Los años previos a la caída de la Unión Soviética también son claves para la autora. Pese a la catástrofe nuclear de Chernóbil -que fue uno de los hechos que más alejó a los ucranianos de la URSS-, Reid explica que en el momento de la perestroika “el nacionalismo ucraniano parecía una cosa del pasado (…) el sentimiento nacional estaba reducido a un pequeño grupo de la intelligentsia; la mayoría de ucranianos estaban totalmente al margen”. ¿Cómo consiguió, pues, llevar al país a la independencia? Gracias a una situación imprevista como fue el intento de golpe de Estado de 1991 contra Gorbachov y la posterior disolución de la Unión Soviética, donde los comunistas ucranianos se vieron forzados a aceptar la independencia a cambio de mantener el statu quo: “la independencia fue el resultado de un acuerdo tácito entre los ucranianos nacionalistas y el republicano Partido Comunista. A cambio de su apoyo a la independencia, que no tenían fuerza para conseguir por ellos solos, los nacionalistas dieron el control del nuevo gobierno a los comunistas”, explica Reid. Que buena parte de los gobiernos de la Ucrania independiente estuvieran dominados por los antiguos cuadros soviéticos explica por qué en las protestas de Maidán se asociara simbólicamente la corrupción gubernamental con la URSS, y se buscara un quiebre “revolucionario” que rompiera con este hilo hacia el pasado soviético. El problema, quizás, es que mucha gente no quería romper con este hilo (o no era su prioridad) y por eso votaban a candidatos conservadores como Viktor Yanukóvich.

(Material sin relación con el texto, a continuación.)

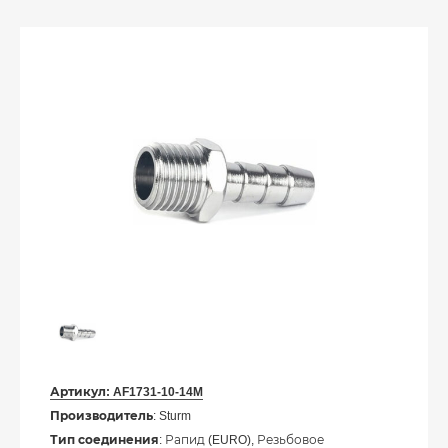
Артикул:
AF1731-10-14M
Производитель
: Sturm
Тип соединения
: Рапид (EURO), Резьбовое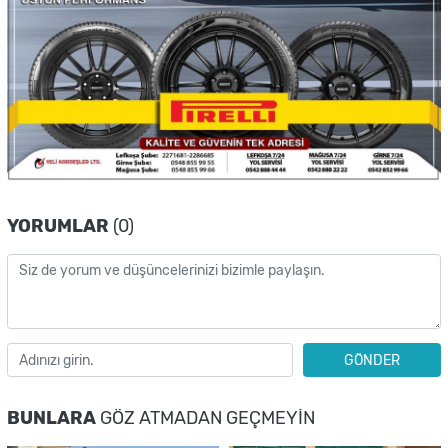
YORUMLAR
(0)
GÖNDER
BUNLARA
GÖZ ATMADAN GEÇMEYIN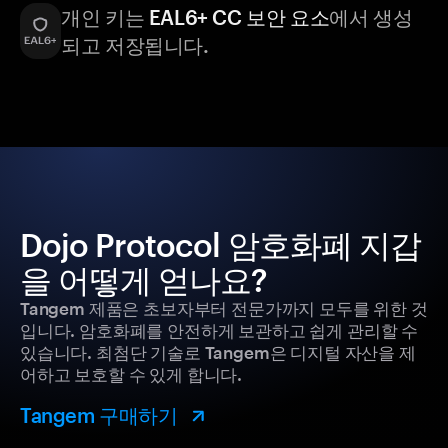
개인 키는
EAL6+ CC 보안 요소
에서 생성
되고 저장됩니다.
Dojo Protocol 암호화폐 지갑
을 어떻게 얻나요?
Tangem 제품은 초보자부터 전문가까지 모두를 위한 것
입니다. 암호화폐를 안전하게 보관하고 쉽게 관리할 수
있습니다. 최첨단 기술로 Tangem은 디지털 자산을 제
어하고 보호할 수 있게 합니다.
Tangem 구매하기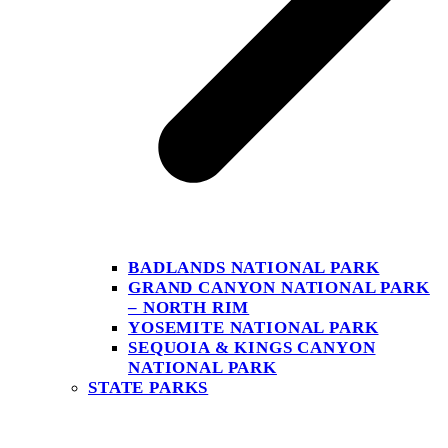
BADLANDS NATIONAL PARK
GRAND CANYON NATIONAL PARK
– NORTH RIM
YOSEMITE NATIONAL PARK
SEQUOIA & KINGS CANYON
NATIONAL PARK
STATE PARKS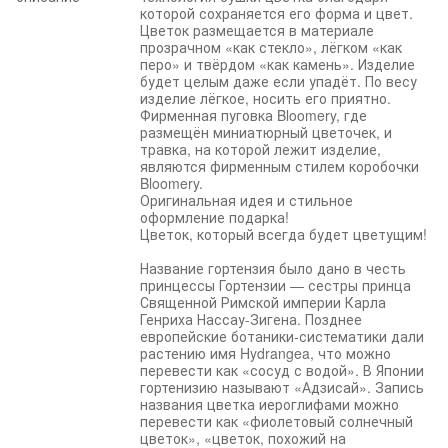
которой сохраняется его форма и цвет.
Цветок размещается в материале
прозрачном «как стекло», лёгком «как
перо» и твёрдом «как камень». Изделие
будет целым даже если упадёт. По весу
изделие лёгкое, носить его приятно.
Фирменная пуговка Bloomery, где
размещён миниатюрный цветочек, и
травка, на которой лежит изделие,
являются фирменным стилем коробочки
Bloomery.
Оригинальная идея и стильное
оформление подарка!
Цветок, который всегда будет цветущим!
Название гортензия было дано в честь
принцессы Гортензии — сестры принца
Священной Римской империи Карла
Генриха Нассау-Зигена. Позднее
европейские ботаники-систематики дали
растению имя Hydrangea, что можно
перевести как «сосуд с водой». В Японии
гортенизию называют «Адзисай». Запись
названия цветка иероглифами можно
перевести как «фиолетовый солнечный
цветок», «цветок, похожий на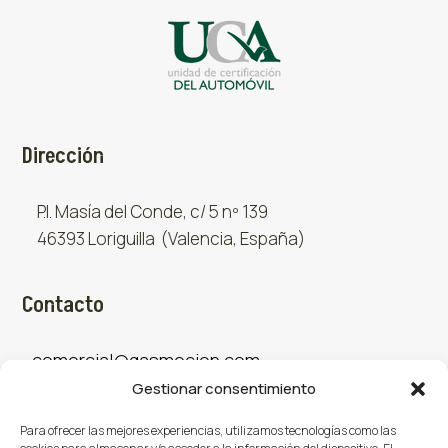
Dirección
P.I. Masía del Conde, c/ 5 nº 139
46393 Loriguilla (Valencia, España)
Contacto
comercial@gasmocion.com
Gestionar consentimiento
961 667 879
Para ofrecer las mejores experiencias, utilizamos tecnologías como las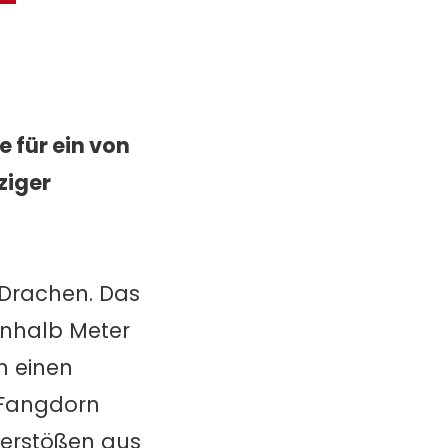
e für ein von
ziger
 Drachen. Das
inhalb Meter
h einen
 Fangdorn
uerstößen aus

Pero, más allá de la historia y los movimientos internos de Kiev, la situación del país no se puede explicar sin la geografía. El mismo título del libro, Borderland, da cuenta de ello: etimológicamente la palabra Ucrania significa “zona fronteriza”. El sentimiento europeísta o rusófilo que divide al país es, en parte, fruto histórico de vivir entre dos grandes bloques, que -durante mucho tiempo- fueron los rusos y los polacos: “el gran debate de Ucrania -todavía abierto, todavía sin resolver- es: ¿son los ucranianos centroeuropeos, como los polacos, o un tipo de rusos? Los polacos solían llamar a la Ucrania occidental “Pequeña Polonia Oriental”; los rusos llamaban a Ucrania “Pequeña Rusia””, explica Reid.

Aunque Ucrania fue el campo de batalla entre Polonia y Rusia, el desafío actual es entre la OTAN y Moscú. Si al caer la Unión Soviética se consideró a Ucrania como un “Estado colchón” neutral que impediría conflictos entre Occidente y Rusia -Polonia, por ejemplo, fue el primer país en reconocer diplomáticamente a la Ucrania independiente, para tener la frontera con Rusia cuanto más lejos posible-, parece que en los últimos años las cosas han cambiado. Como explicó John Mearsheimer en un decisivo artículo, la expansión de la Alianza Atlántica cada vez más hacia el Este es un proceso que ha generado temores en Rusia, desde Gorbachov hasta Putin. El derrocamiento de Yanukóvich fue interpretado por Moscú bajo esta misma lógica de expansionismo atlántico -como la anexión de Crimea se ha catalogado a la inversa-, llevando hasta la situación actual donde parece no haber una salida cercana.

Reid dejó escrito, sobre este tema, una reflexión que sería premonitoria sobre los problemas que tenemos ahora: “Con una Rusia irritable a su este, y una OTAN y una Unión Europea en expansión a su oeste, Ucrania sigue siendo, como siempre, una tierra de frontera disputada entre potencias rivales. Ucrania intenta ver su posición como una bendición. Habla de ser un “cruce de caminos”, una “entrada”, una “palanca”, un “puente”. Pero, en esta parte del mundo, los puentes suelen ser usados para marchar, o acaban volados por los aires. Mientras Rusia y Occidente sigan fermentando su desconfianza mutua, Ucrania debe hacer malabares para mantener buenas relaciones diplomáticas con ambos, si quiere preservar su independencia”. Cuando se rompió este equilibrio, como hemos visto, empezaron los problemas.